Apologies if it's in the wrong section but I'm after some recent reviews or feedback of either axiogame or electroworldshop websites. I'm looking to purchase sx os and both have it avaialble at the cheapest price I can find, past reviews were bit hit and miss so anyone had any recent delaings with them and how were your experiences.

Thanks in advance.


----------



## Deleted User (May 15, 2019)

I've used axiogame a few times

They are really slow with their turnaround but most of these sites are unfortunately


----------



## ch4chi (May 15, 2019)

That seems to be the main gripe with them, I was hoping they may have improved.


----------



## Deleted User (May 15, 2019)

ch4chi said:


> That seems to be the main gripe with them, I was hoping they may have improved.


They most likely won't as they don't really have competition that knows what they are doing


----------



## Paulsar99 (May 15, 2019)

Avoid axiogames. I'm getting random transactions on my card that I didn't made after buying my sxos there. It's a good thing I was using a prepaid card on that site, if not who knows how much of my money they could have easily stolen from me.


----------



## ch4chi (May 15, 2019)

That's worrying!

--------------------- MERGED ---------------------------

How about a French company named stargame3ds.c o m?
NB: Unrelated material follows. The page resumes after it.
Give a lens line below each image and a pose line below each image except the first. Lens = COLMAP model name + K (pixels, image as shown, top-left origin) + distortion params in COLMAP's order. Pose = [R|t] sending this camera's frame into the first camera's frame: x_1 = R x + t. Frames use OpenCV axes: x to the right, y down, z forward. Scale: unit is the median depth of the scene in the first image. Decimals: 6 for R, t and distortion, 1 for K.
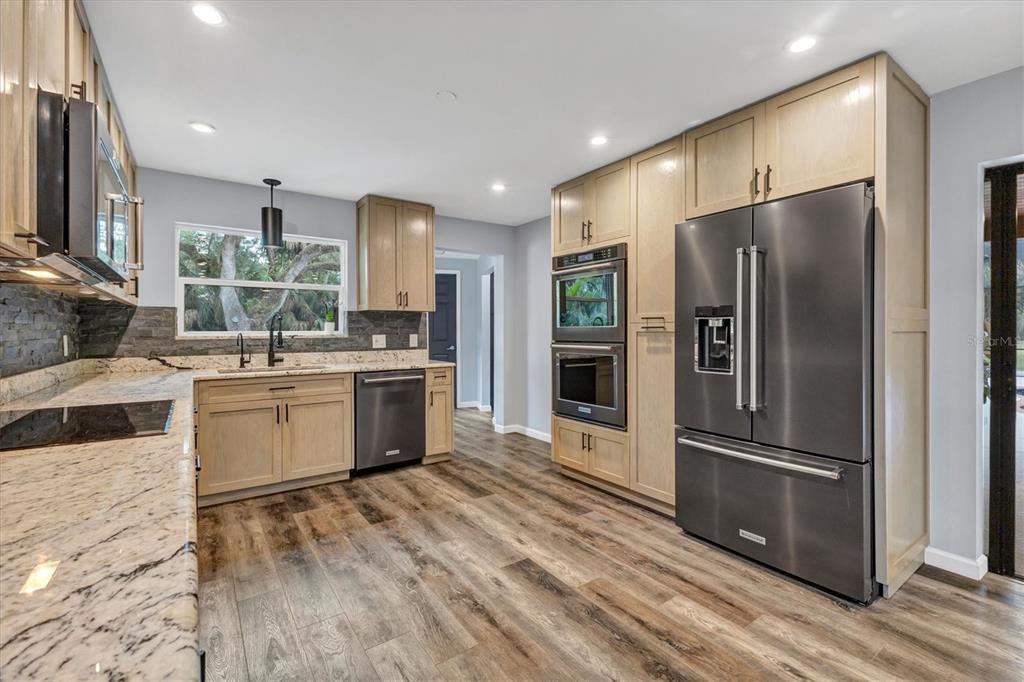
lens RADIAL K [[451.6, 0, 512.3], [0, 451.6, 336.9], [0, 0, 1]] dist [0.002803, -0.000063]
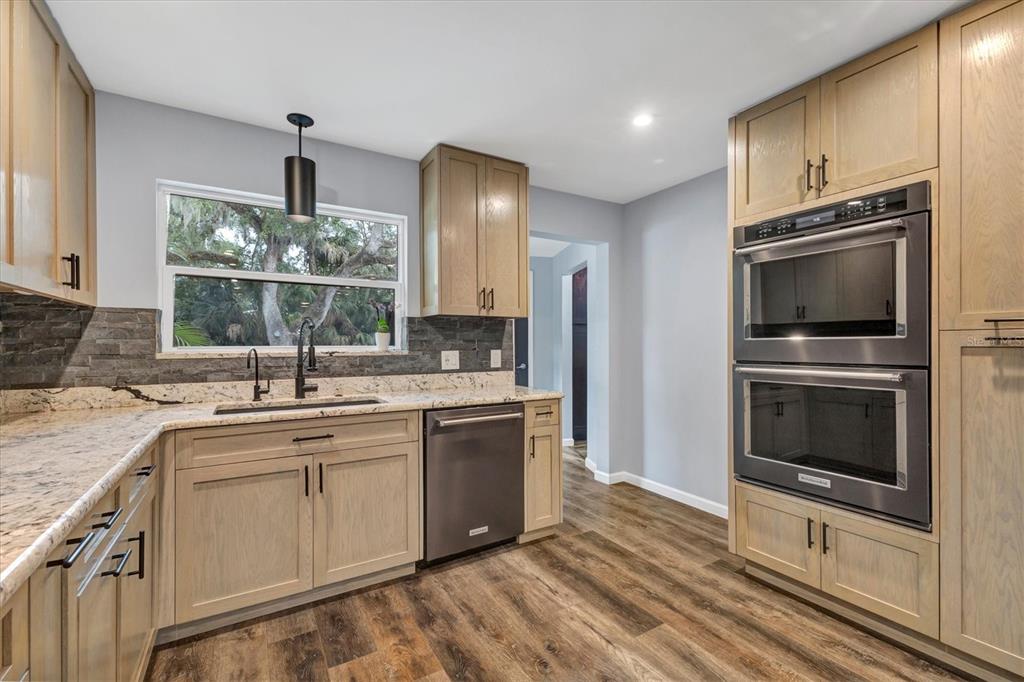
lens RADIAL K [[445.5, 0, 514.0], [0, 445.5, 351.1], [0, 0, 1]] dist [0.003528, 0.000187]
pose [[0.997545, 0.000412, -0.070025, -0.174057], [-0.000424, 1.000000, -0.000161, -0.004862], [0.070025, 0.000190, 0.997545, 0.370954]]
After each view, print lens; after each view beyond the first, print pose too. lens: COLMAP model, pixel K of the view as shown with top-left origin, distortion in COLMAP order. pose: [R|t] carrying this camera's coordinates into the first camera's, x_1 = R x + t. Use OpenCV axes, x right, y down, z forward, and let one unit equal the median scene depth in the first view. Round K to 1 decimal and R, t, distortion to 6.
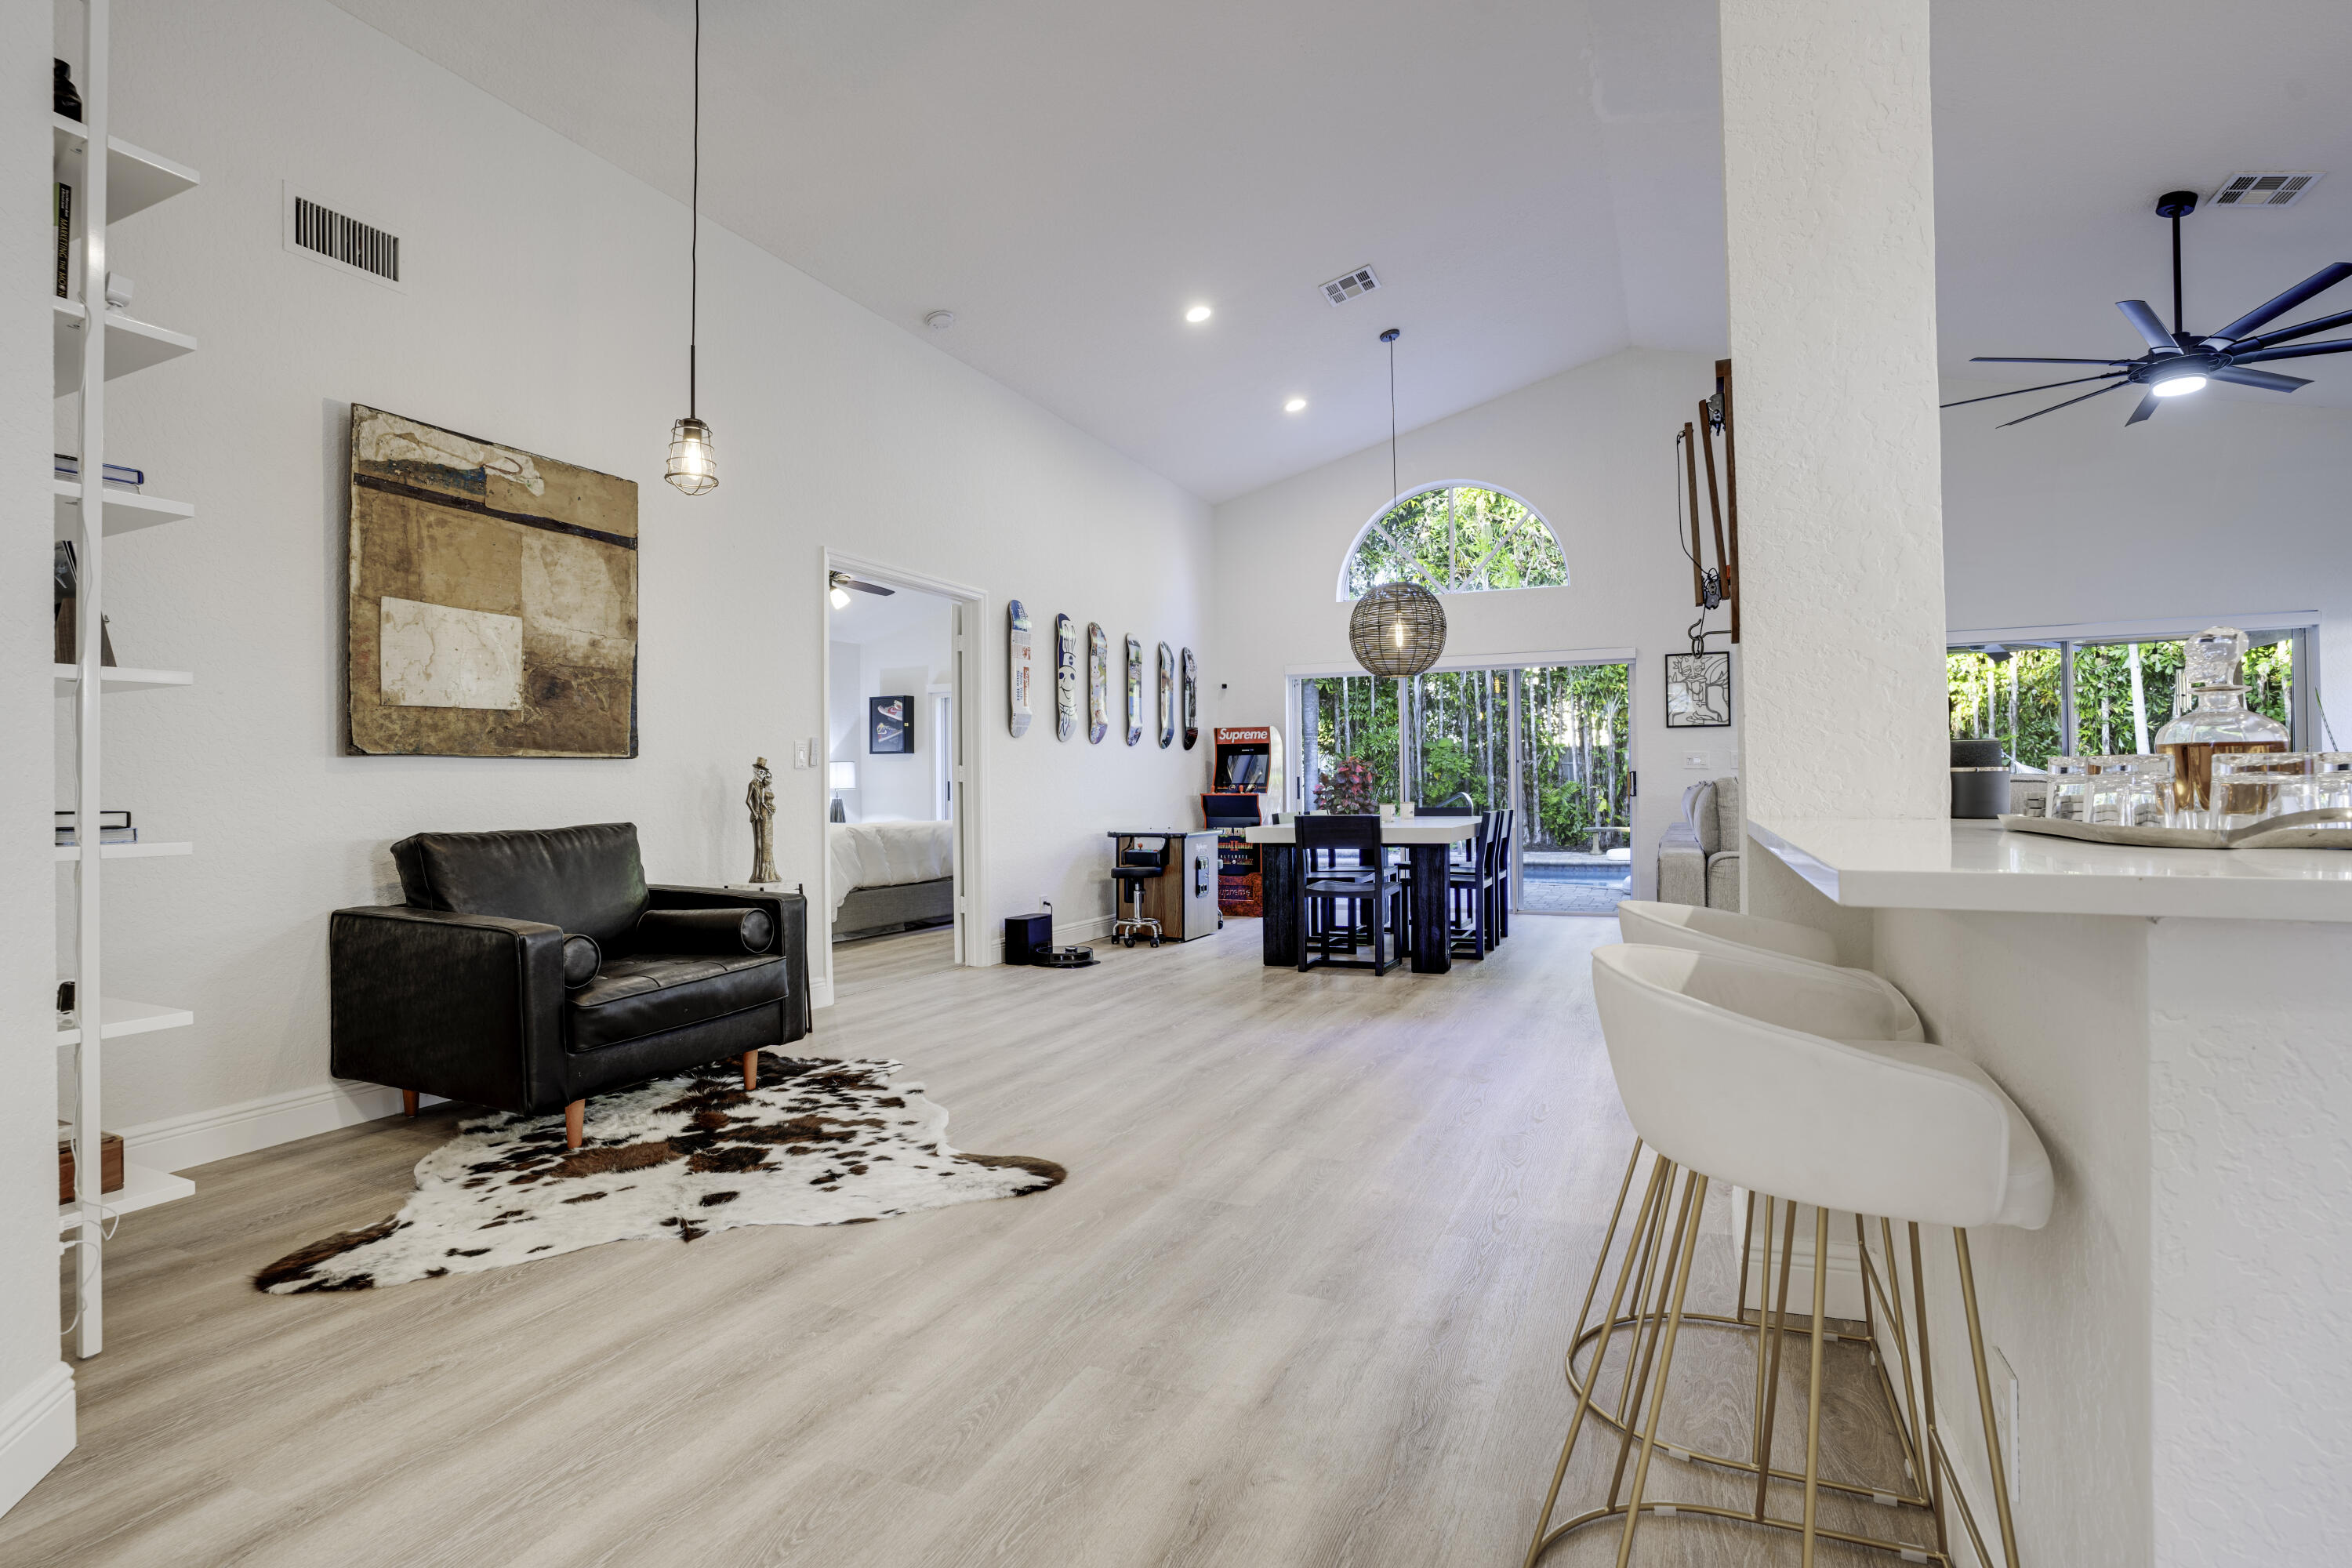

Again they are listed as an official reseller and are currently selling the sx os for €23.50

A bit odd however as on the sx os official website they're named STARGATE3DS . online but when you clock the link it takes you to stargame3ds .c o m


----------



## tomi1578 (May 15, 2019)

just wait for atmos emunand


----------



## ch4chi (May 15, 2019)

tomi1578 said:


> just wait for atmos emunand



Is that a new version of atmosphere? Do you know when its due to be released?


----------



## larrypretty (May 16, 2019)

ch4chi said:


> Hi all,
> 
> Apologies if it's in the wrong section but I'm after some recent reviews or feedback of either axiogame or electroworldshop websites. I'm looking to purchase sx os and both have it avaialble at the cheapest price I can find, past reviews were bit hit and miss so anyone had any recent delaings with them and how were your experiences.
> 
> Thanks in advance.


They are basically the cheapest sites, but they are too slow to send you the code, I ordered from them when SXOS first came out, but got the code around 10 hours later. Then I found the Selly.gg supported by https://www.mod3dscard.com/ , price is much higher $31.2, but got the code immediately after sending money them via paypal.


----------



## tomi1578 (May 16, 2019)

ch4chi said:


> Is that a new version of atmosphere? Do you know when its due to be released?


probably this month


----------



## A5star (May 24, 2019)

Ive used axiogame before, delivery is abit slow but price is cheap.


----------



## Deleted User (May 24, 2019)

ch4chi said:


> Hi all,
> 
> Apologies if it's in the wrong section but I'm after some recent reviews or feedback of either axiogame or electroworldshop websites. I'm looking to purchase sx os and both have it avaialble at the cheapest price I can find, past reviews were bit hit and miss so anyone had any recent delaings with them and how were your experiences.
> 
> Thanks in advance.




Ebay has instant delivery but 29.99


----------